Bezpośrednim powodem tak ostrej reakcji był wywiad, jakiego udzielił były wiceprezes PZKol Piotr Kosmala portalowi WP SportoweFakty. Ujawnił w nim, że "ważna osoba w środowisku kolarskim" miała się dopuścić czynów ohydnych jak zastraszanie, seks z podopiecznymi, w tym z nieletnimi, a nawet gwałt. Dodatkowo w grę wchodziły nadużycia finansowe. Potwierdzić miał to zewnętrzny audyt zlecony przez Banaszka.

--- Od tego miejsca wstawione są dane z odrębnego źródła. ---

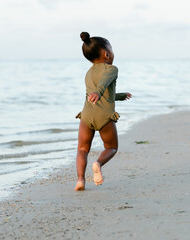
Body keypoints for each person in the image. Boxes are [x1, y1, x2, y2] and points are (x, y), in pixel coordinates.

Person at [74, 32, 132, 191]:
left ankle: (80, 180)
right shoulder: (112, 69)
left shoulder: (88, 73)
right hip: (104, 116)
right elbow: (104, 84)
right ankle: (98, 164)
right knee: (111, 147)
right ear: (107, 54)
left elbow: (100, 92)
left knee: (82, 149)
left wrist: (119, 96)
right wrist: (99, 92)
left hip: (86, 114)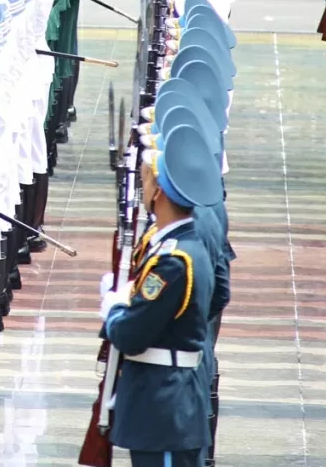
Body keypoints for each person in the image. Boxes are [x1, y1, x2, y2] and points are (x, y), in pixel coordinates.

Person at [101, 123, 220, 467]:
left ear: (159, 193)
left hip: (163, 406)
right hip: (166, 401)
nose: (143, 183)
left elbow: (130, 335)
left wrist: (114, 310)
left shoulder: (174, 262)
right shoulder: (180, 246)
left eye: (148, 178)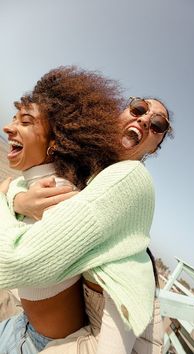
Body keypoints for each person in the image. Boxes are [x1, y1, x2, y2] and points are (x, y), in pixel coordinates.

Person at [0, 67, 172, 354]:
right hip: (22, 325)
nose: (144, 119)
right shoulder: (89, 168)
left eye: (157, 124)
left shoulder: (130, 177)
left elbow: (18, 260)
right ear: (119, 113)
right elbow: (29, 178)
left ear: (154, 148)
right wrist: (19, 199)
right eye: (138, 108)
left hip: (53, 344)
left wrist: (3, 198)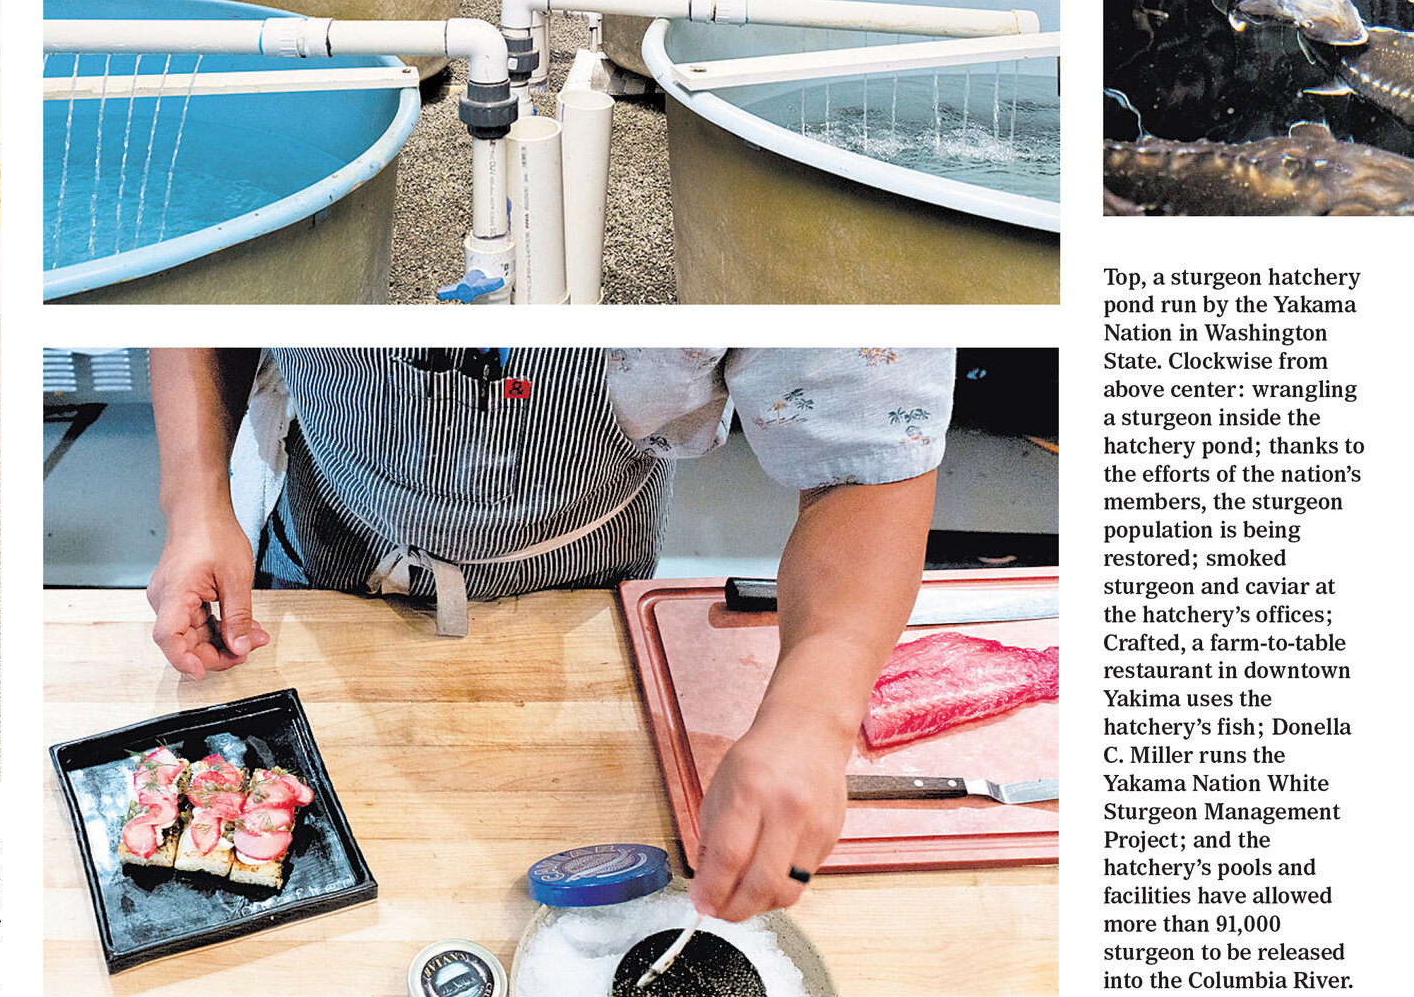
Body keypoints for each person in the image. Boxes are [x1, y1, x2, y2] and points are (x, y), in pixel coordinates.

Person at [143, 346, 954, 921]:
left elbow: (866, 460)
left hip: (587, 596)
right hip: (327, 552)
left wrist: (813, 713)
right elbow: (190, 281)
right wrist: (197, 501)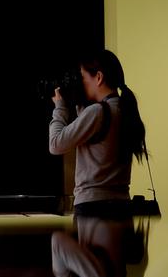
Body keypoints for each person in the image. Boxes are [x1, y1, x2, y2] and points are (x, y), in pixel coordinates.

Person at [48, 49, 147, 215]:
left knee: (57, 238)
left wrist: (60, 107)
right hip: (121, 205)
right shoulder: (124, 109)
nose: (81, 83)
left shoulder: (98, 112)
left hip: (93, 206)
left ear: (99, 77)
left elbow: (56, 144)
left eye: (83, 77)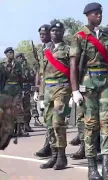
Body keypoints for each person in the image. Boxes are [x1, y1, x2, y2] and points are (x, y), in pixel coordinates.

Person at [70, 2, 108, 179]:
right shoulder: (80, 36)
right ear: (88, 15)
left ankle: (106, 166)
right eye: (96, 14)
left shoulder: (106, 37)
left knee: (107, 123)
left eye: (100, 14)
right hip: (88, 83)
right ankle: (92, 167)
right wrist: (74, 90)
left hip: (105, 82)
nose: (99, 16)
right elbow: (74, 65)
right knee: (90, 125)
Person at [39, 20, 70, 170]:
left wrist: (75, 91)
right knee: (49, 124)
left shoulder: (68, 49)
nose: (55, 33)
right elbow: (42, 75)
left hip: (62, 87)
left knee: (58, 122)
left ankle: (62, 156)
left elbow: (74, 71)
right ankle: (53, 155)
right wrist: (39, 95)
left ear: (63, 32)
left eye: (58, 31)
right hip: (48, 90)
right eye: (52, 31)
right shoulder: (45, 51)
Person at [33, 24, 53, 158]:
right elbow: (39, 72)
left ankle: (50, 146)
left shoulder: (53, 48)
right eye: (40, 34)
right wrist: (37, 90)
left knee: (52, 118)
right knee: (47, 116)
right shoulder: (42, 49)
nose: (42, 37)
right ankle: (49, 145)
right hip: (44, 86)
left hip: (53, 86)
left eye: (44, 34)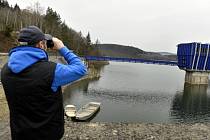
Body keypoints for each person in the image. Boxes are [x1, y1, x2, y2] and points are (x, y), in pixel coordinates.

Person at [1, 26, 87, 140]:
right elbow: (81, 69)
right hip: (47, 134)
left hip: (19, 133)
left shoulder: (6, 69)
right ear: (41, 44)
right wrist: (62, 47)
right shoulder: (51, 71)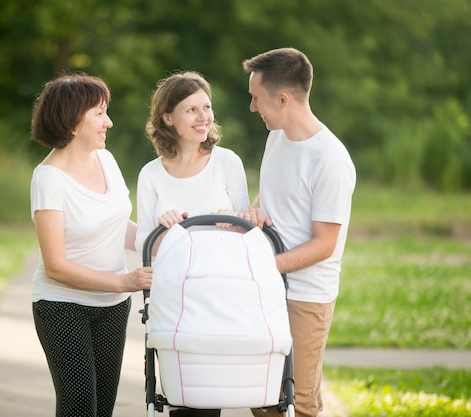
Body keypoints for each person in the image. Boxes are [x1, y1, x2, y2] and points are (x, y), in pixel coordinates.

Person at [239, 48, 356, 417]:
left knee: (297, 403)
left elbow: (325, 244)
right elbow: (273, 197)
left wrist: (267, 266)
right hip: (268, 286)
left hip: (306, 296)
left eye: (256, 98)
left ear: (283, 98)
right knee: (261, 397)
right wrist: (253, 212)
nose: (253, 108)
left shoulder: (330, 160)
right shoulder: (277, 138)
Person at [29, 73, 152, 417]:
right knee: (80, 408)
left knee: (103, 410)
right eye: (99, 113)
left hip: (112, 307)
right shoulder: (48, 179)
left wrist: (162, 239)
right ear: (72, 121)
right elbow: (56, 266)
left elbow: (116, 226)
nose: (108, 122)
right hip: (63, 307)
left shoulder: (106, 160)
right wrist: (124, 282)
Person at [135, 71, 251, 417]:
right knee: (181, 396)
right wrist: (161, 228)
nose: (204, 118)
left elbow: (249, 234)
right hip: (174, 298)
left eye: (207, 107)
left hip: (220, 294)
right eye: (192, 110)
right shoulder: (150, 174)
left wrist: (231, 221)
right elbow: (143, 242)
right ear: (167, 117)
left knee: (208, 395)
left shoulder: (228, 163)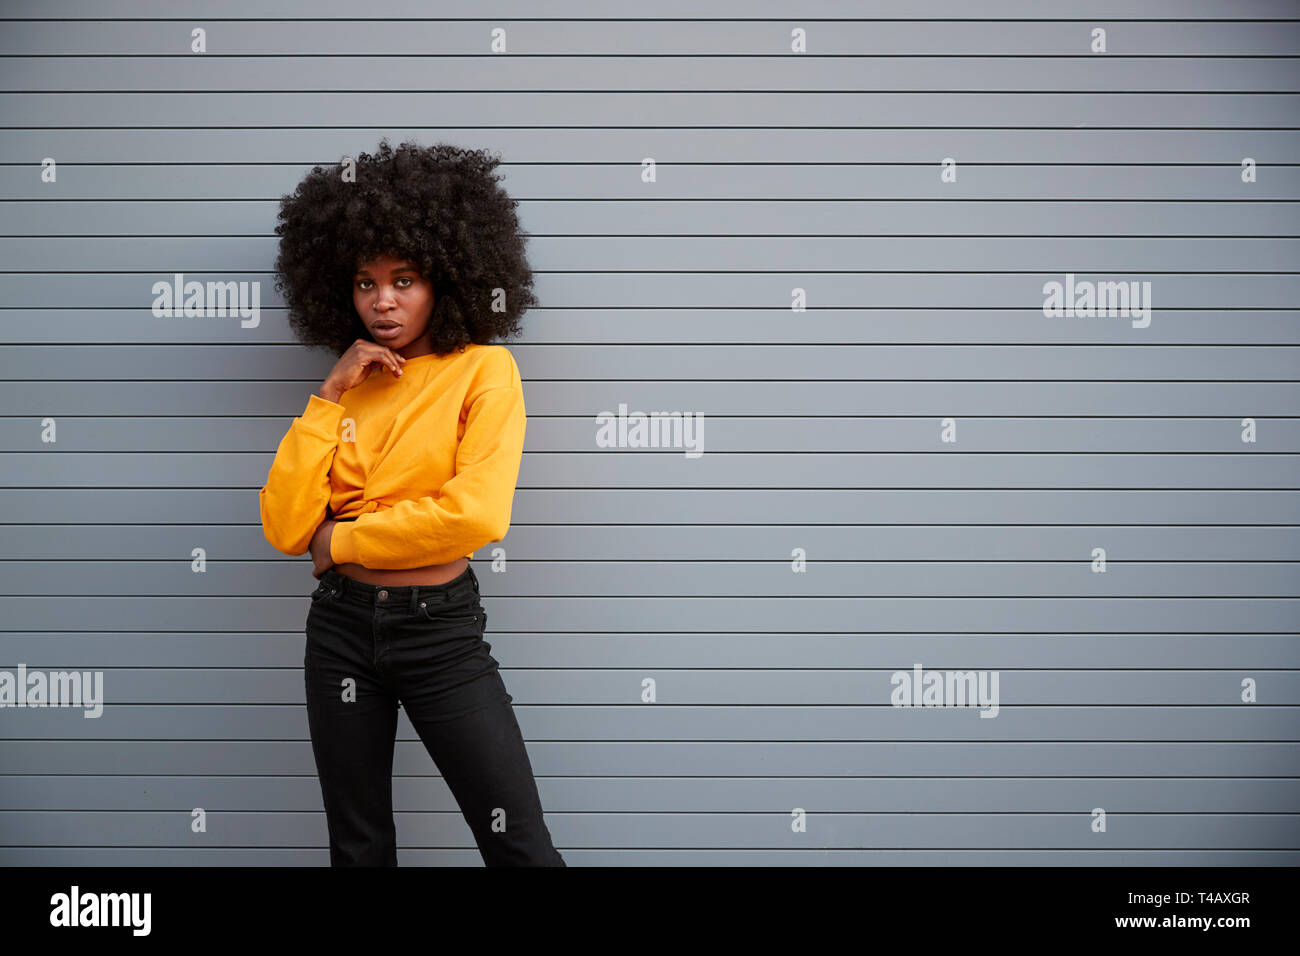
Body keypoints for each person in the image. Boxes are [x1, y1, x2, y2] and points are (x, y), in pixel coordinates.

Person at [258, 139, 565, 867]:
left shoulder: (486, 371)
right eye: (365, 283)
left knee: (517, 843)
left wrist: (343, 541)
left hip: (440, 635)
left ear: (448, 278)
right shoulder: (351, 385)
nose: (383, 300)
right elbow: (283, 525)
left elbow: (475, 516)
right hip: (339, 631)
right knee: (358, 849)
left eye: (404, 279)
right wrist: (328, 394)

Przestałem cokolwiek rozumieć. Nie znam audytu, ale z tego, co się orientuję, dotyczy on spraw sprzed 10-15 lat - przyznał Kosicki. Przepraszam, ale media nie są areną do rozstrzygania tych kwestii. Należy zgłosić sprawę do prokuratury, do sądu. I trzeba wydać sprawiedliwy wyrok - podkreślił. Podnosi się krzyk na całą Polskę, a przecież sprawy nie są zweryfikowane. Nie wiem, czy Kosmala ma dowody na to, co twierdzi, ale wyroki już się wydaje. Mnie to przypomina średniowiecze: kamienowanie ludzi na rynku - ocenił.
Jak ocenił Kosicki, w wywiadzie udzielonym przez Kosmalę "praktycznie nie ma faktów", ani żadnych nazwisk, ani dat. Tam są oszczerstwa i zrobiło się z tego wielkie halo - stwierdził. Zaznaczył, że nie chce w tym brać udziału i że "powróci do roboty", gdy emocje opadną. W kolarstwie działam już od ponad 40 lat - wspomniał.
Polski Związek Kolarski jest w bardzo głębokim kryzysie. Oprócz afery na tle obyczajowym, zmaga się z kłopotami finansowymi. Jest poważnie zadłużony, a na dodatek wycofali się sponsorzy CCC i Orlen.